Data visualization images
= = =
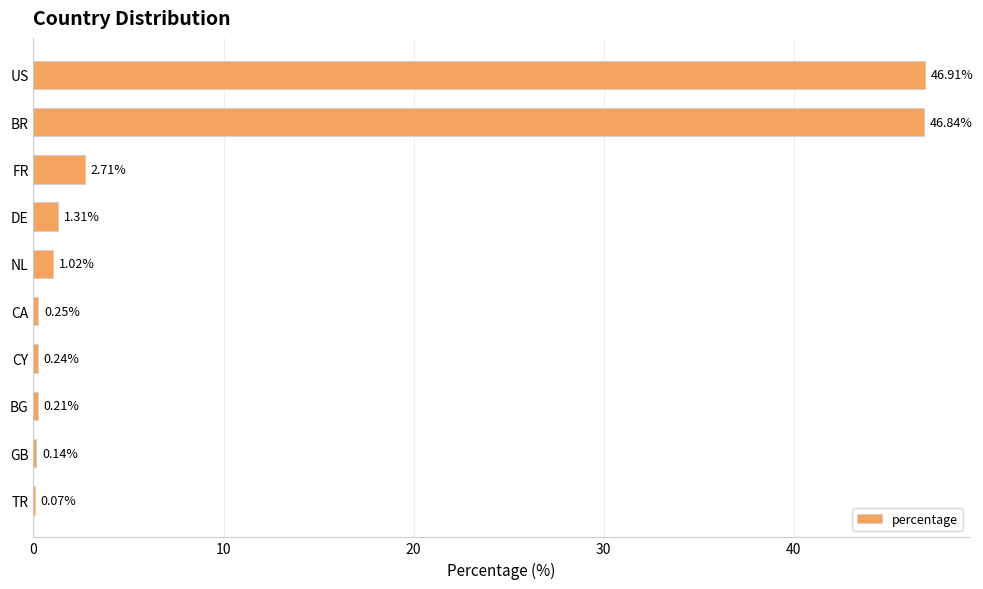

What is the ratio of the value at US to the value at DE?

35.8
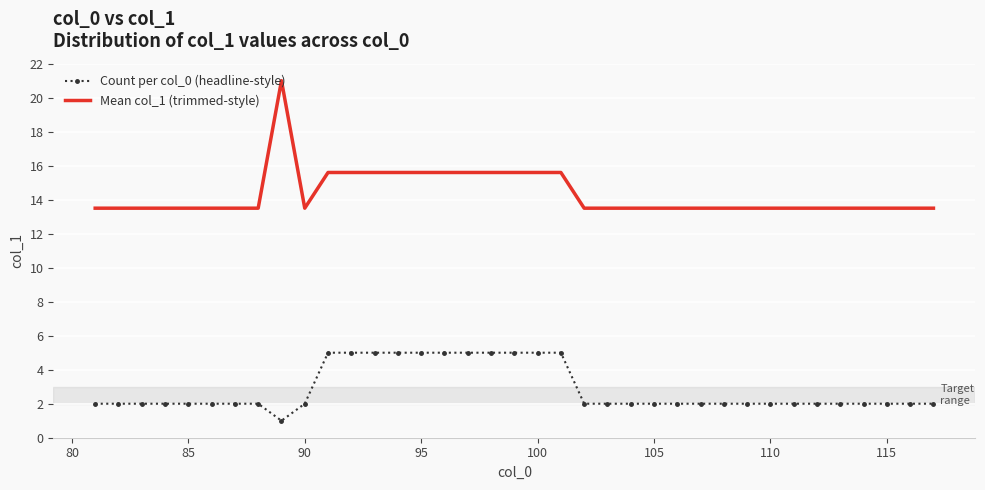

Which series has the widest spread of values?

Mean col_1 (trimmed-style)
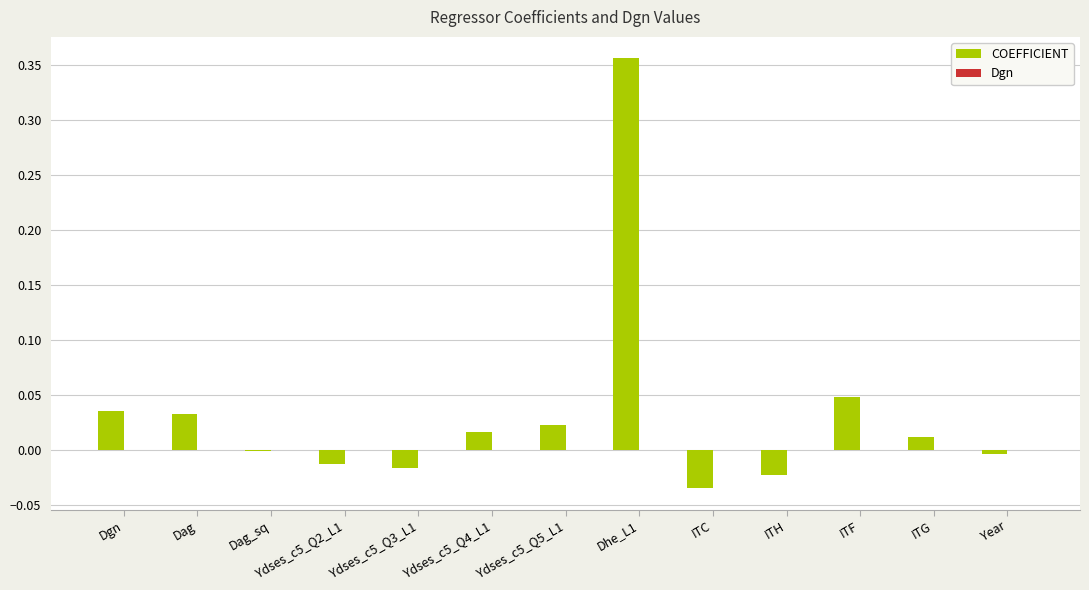

Which series has the largest total across all categories?

COEFFICIENT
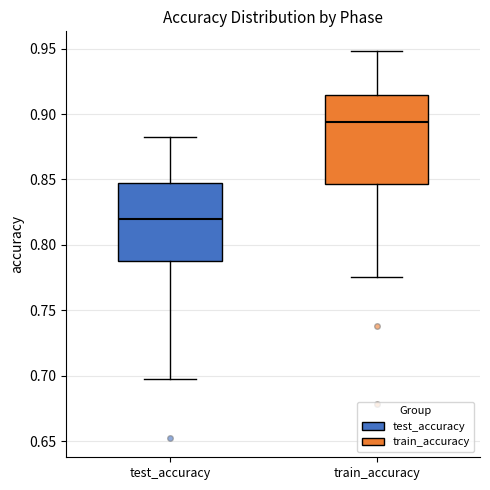

Where does the lower whisker of the box for test_accuracy end on the y-axis? The values are not printed on the chart, so give them approximately, as read against the axis.

0.695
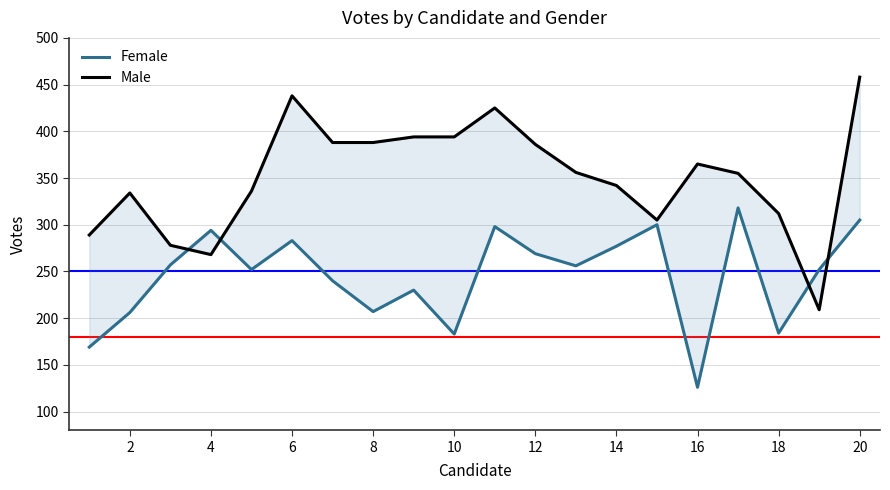

Reading left to right, extract all data points from this chart.

Female: 169	206	257	294	252	283	240	207	230	183	298	269	256	277	300	126	318	184	252	305
Male: 289	334	278	268	336	438	388	388	394	394	425	386	356	342	305	365	355	312	209	458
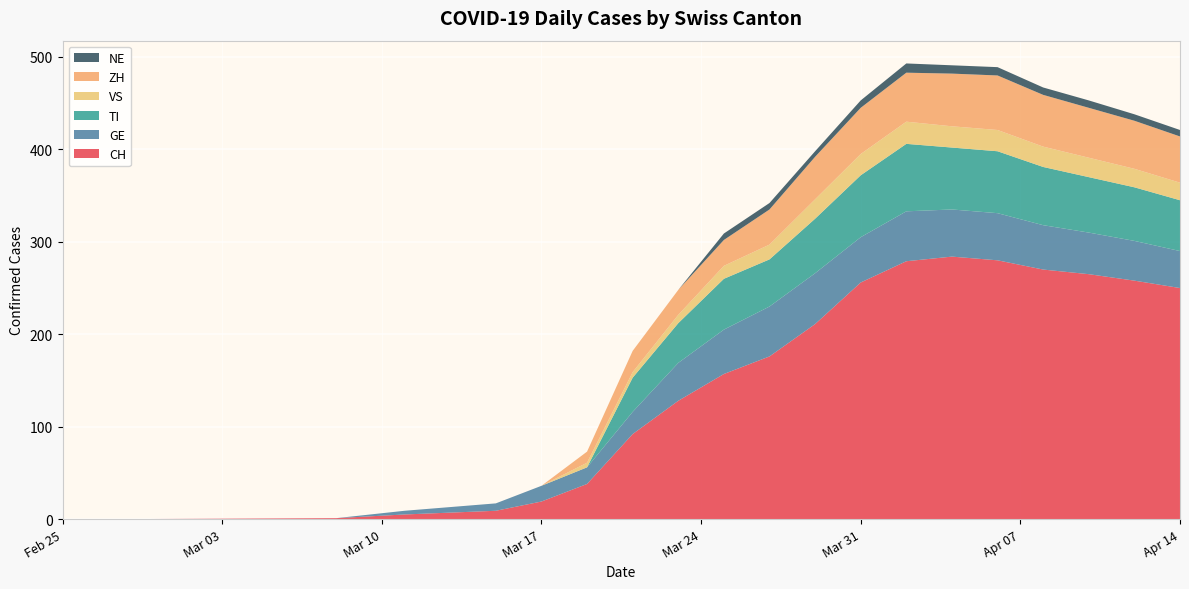

Reading left to right, what are all the values shown in this chart?

CH: 0	0	1	5	9	19	38	92	128	157	176	211	256	279	284	280	270	265	258	250
GE: 0	0	0	4	8	17	18	24	41	48	54	55	49	54	51	51	48	45	43	40
TI: 0	0	0	0	0	0	0	37	43	55	51	59	67	73	67	67	63	60	58	55
VS: 0	0	0	0	0	0	5	6	9	14	16	21	23	24	23	23	22	21	20	19
ZH: 0	0	0	0	0	0	12	23	27	28	38	46	50	53	57	59	56	54	52	50
NE: 0	0	0	0	0	0	0	0	0	7	7	6	8	10	9	9	8	8	7	7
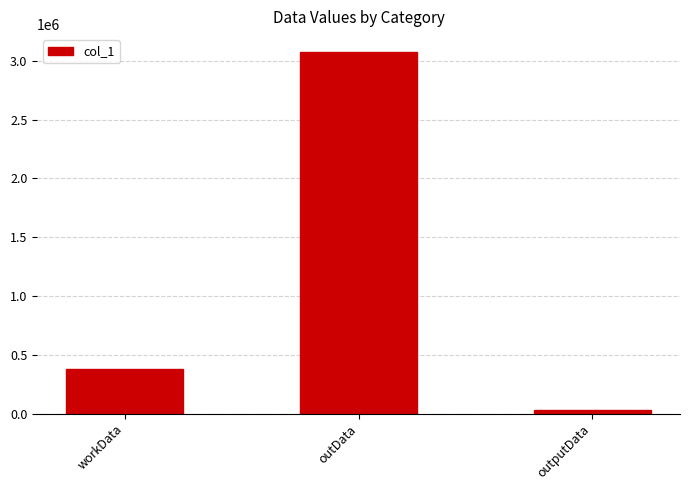

List the labels in order of value, largest first.

outData, workData, outputData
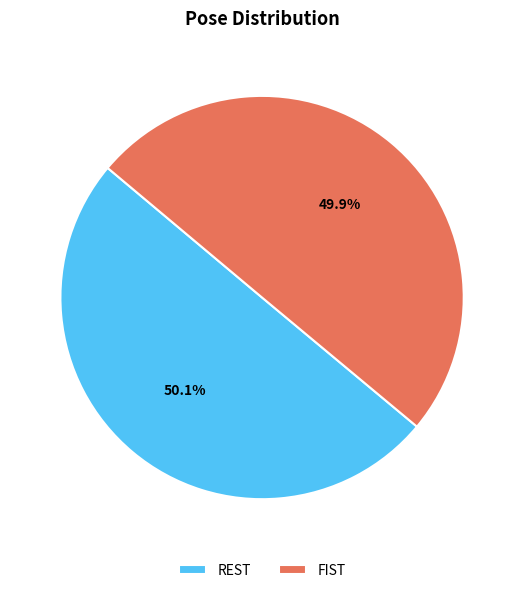

Approximately how many times larger is the value at REST compared to FIST?

1.0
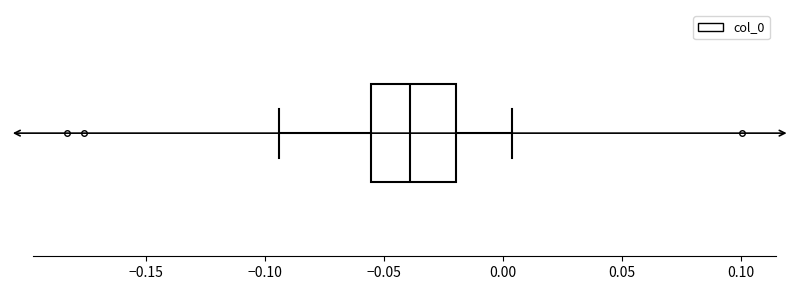

Read this box plot against the x-axis: the position of the median line, the range covered by the box, and the ends of both whiskers. The values are not printed on the chart, so give them approximately, as read against the axis.

median -0.040, box -0.055 to -0.020, whiskers -0.095 to 0.005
= = =
Give every line of text in the data above as a numbered list, skipping blank lines and leaving out the pictures.

## TASK RESPONSE
1. What is the ratio of the value at US to the value at DE?
2. 35.8
3. Which series has the widest spread of values?
4. Mean col_1 (trimmed-style)
5. Which series has the largest total across all categories?
6. COEFFICIENT
7. Where does the lower whisker of the box for test_accuracy end on the y-axis? The values are not printed on the chart, so give them approximately, as read against the axis.
8. 0.695
9. Reading left to right, extract all data points from this chart.
10. Female: 169	206	257	294	252	283	240	207	230	183	298	269	256	277	300	126	318	184	252	305
11. Male: 289	334	278	268	336	438	388	388	394	394	425	386	356	342	305	365	355	312	209	458
12. Reading left to right, what are all the values shown in this chart?
13. CH: 0	0	1	5	9	19	38	92	128	157	176	211	256	279	284	280	270	265	258	250
14. GE: 0	0	0	4	8	17	18	24	41	48	54	55	49	54	51	51	48	45	43	40
15. TI: 0	0	0	0	0	0	0	37	43	55	51	59	67	73	67	67	63	60	58	55
16. VS: 0	0	0	0	0	0	5	6	9	14	16	21	23	24	23	23	22	21	20	19
17. ZH: 0	0	0	0	0	0	12	23	27	28	38	46	50	53	57	59	56	54	52	50
18. NE: 0	0	0	0	0	0	0	0	0	7	7	6	8	10	9	9	8	8	7	7
19. List the labels in order of value, largest first.
20. outData, workData, outputData
21. Approximately how many times larger is the value at REST compared to FIST?
22. 1.0
23. Read this box plot against the x-axis: the position of the median line, the range covered by the box, and the ends of both whiskers. The values are not printed on the chart, so give them approximately, as read against the axis.
24. median -0.040, box -0.055 to -0.020, whiskers -0.095 to 0.005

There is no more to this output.